Chief Allen didn’t hesitate. The surfer dude aura faded as he relayed the bad news. ‘Last figures I had were twelve dead, including one woman from your catering staff. Eighteen missing. Twenty-six injured, nineteen of them critical. I’m sorry; I don’t have any individual details. But your colleague Mr Martinelli did make it out.’

Dave got his leg through jeans that were just a little big for him. He was glad of that. If he had to pull them on with any sort of effort, he feared tearing them like tissue paper. He felt awkward dressing in front of Heath and Allen like this. It was stupid, because he was used to showering with dozens of naked rig monkeys. But Heath in particular seemed to emanate censorious judgment. He hadn’t mentioned the other officer Dave had put into surgery, but you could tell he was pissed about it.

What’s wrong with me?

An image of the thing from his nightmare forced itself into his thoughts. He pushed it away and cursed instead at the butcher’s bill from the rig. That was what he should have been worrying about. Not bullshit drug flashbacks. He was responsible. No matter what had gone down out there, he, Dave Hooper, was the guy paid to make sure shit didn’t go down on the platform. And he’d failed. He wanted to climb back into bed and pull the covers over his head.

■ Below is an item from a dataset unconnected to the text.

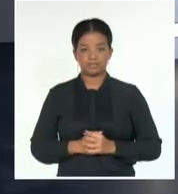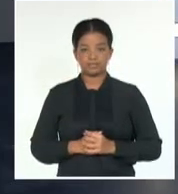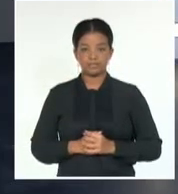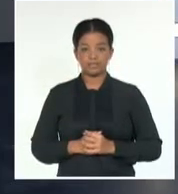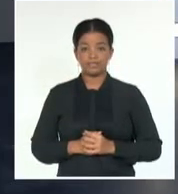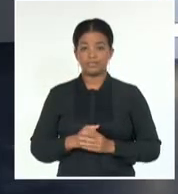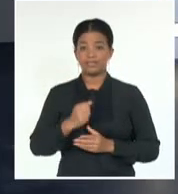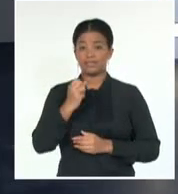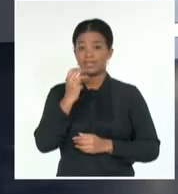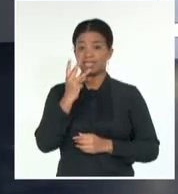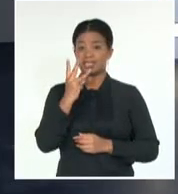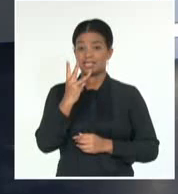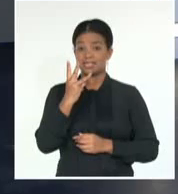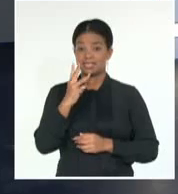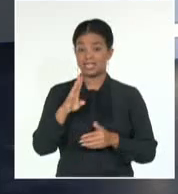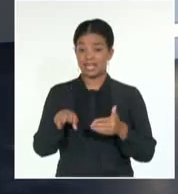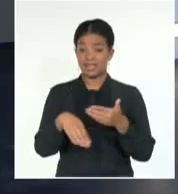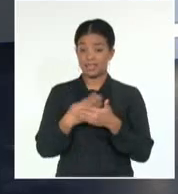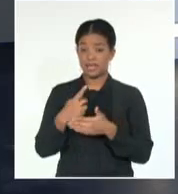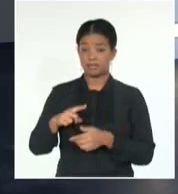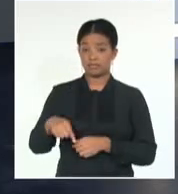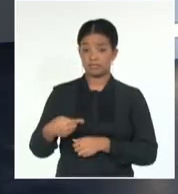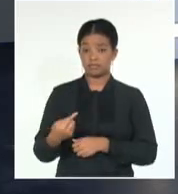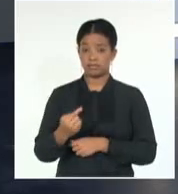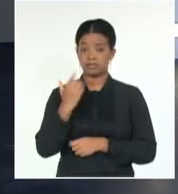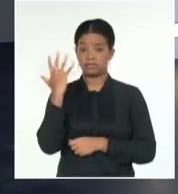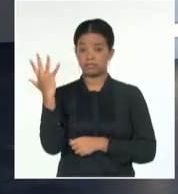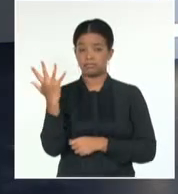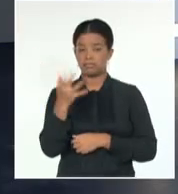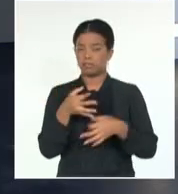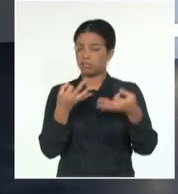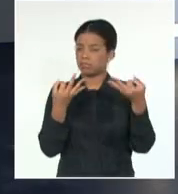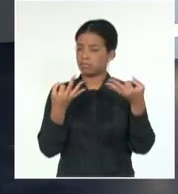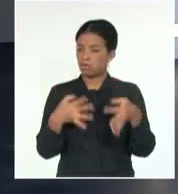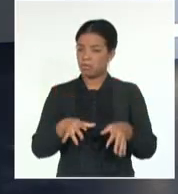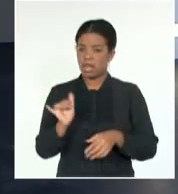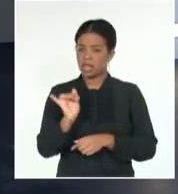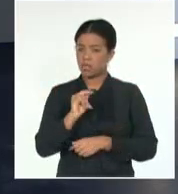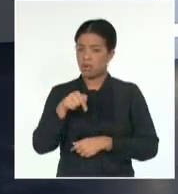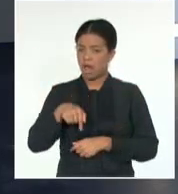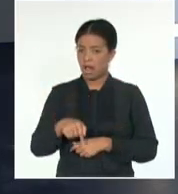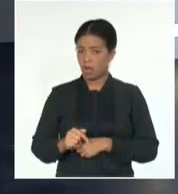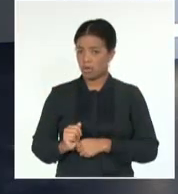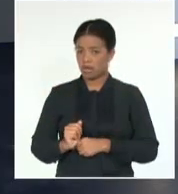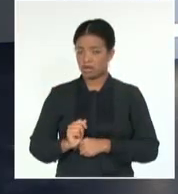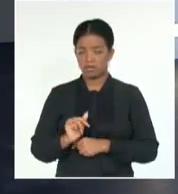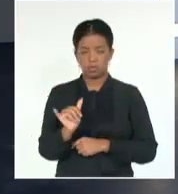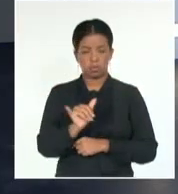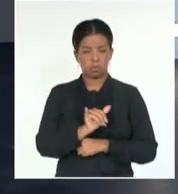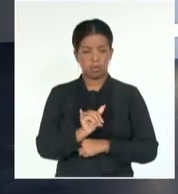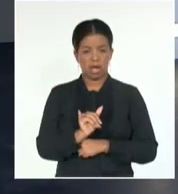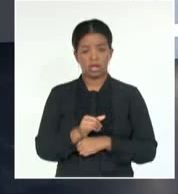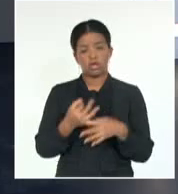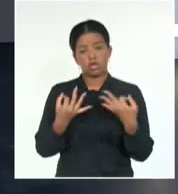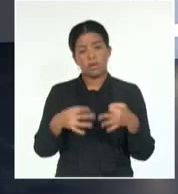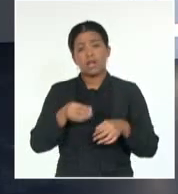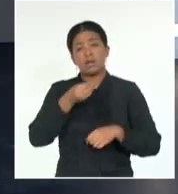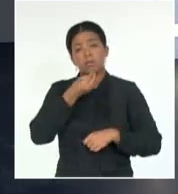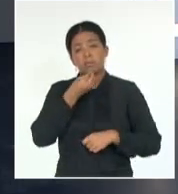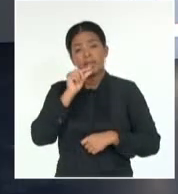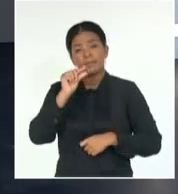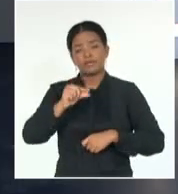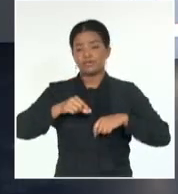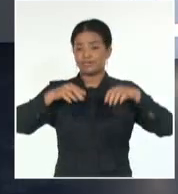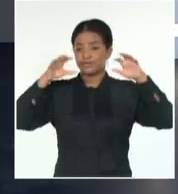días, pues se esperan un tiempo normal, como en todos estos días, no habrá gran variación, algún chubasco, alguna lluvia,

It was a miserable feeling. The last couple of years, as everything else in his life turned to shit, he’d at least been able to hang on to the idea that no matter what else might happen, whether he was hungover or reeking of paid-for-pussy, Dave Hooper turned up and got the job done. Dave sat down heavily on the hospital bed, all the giggles gone now. He pulled on the shoes and did up the laces. Tied them as carefully as a first-grader.

‘Hello?’

A candy stripper stood at the door, bearing a paper bag. From the smell of them, the promised cookies. Saliva jetted into Dave’s mouth again. Captain Heath thanked her with more grace than Dave would have thought possible given his uptight personality, but his smile vanished when he turned away from the girl. ‘We good to go?’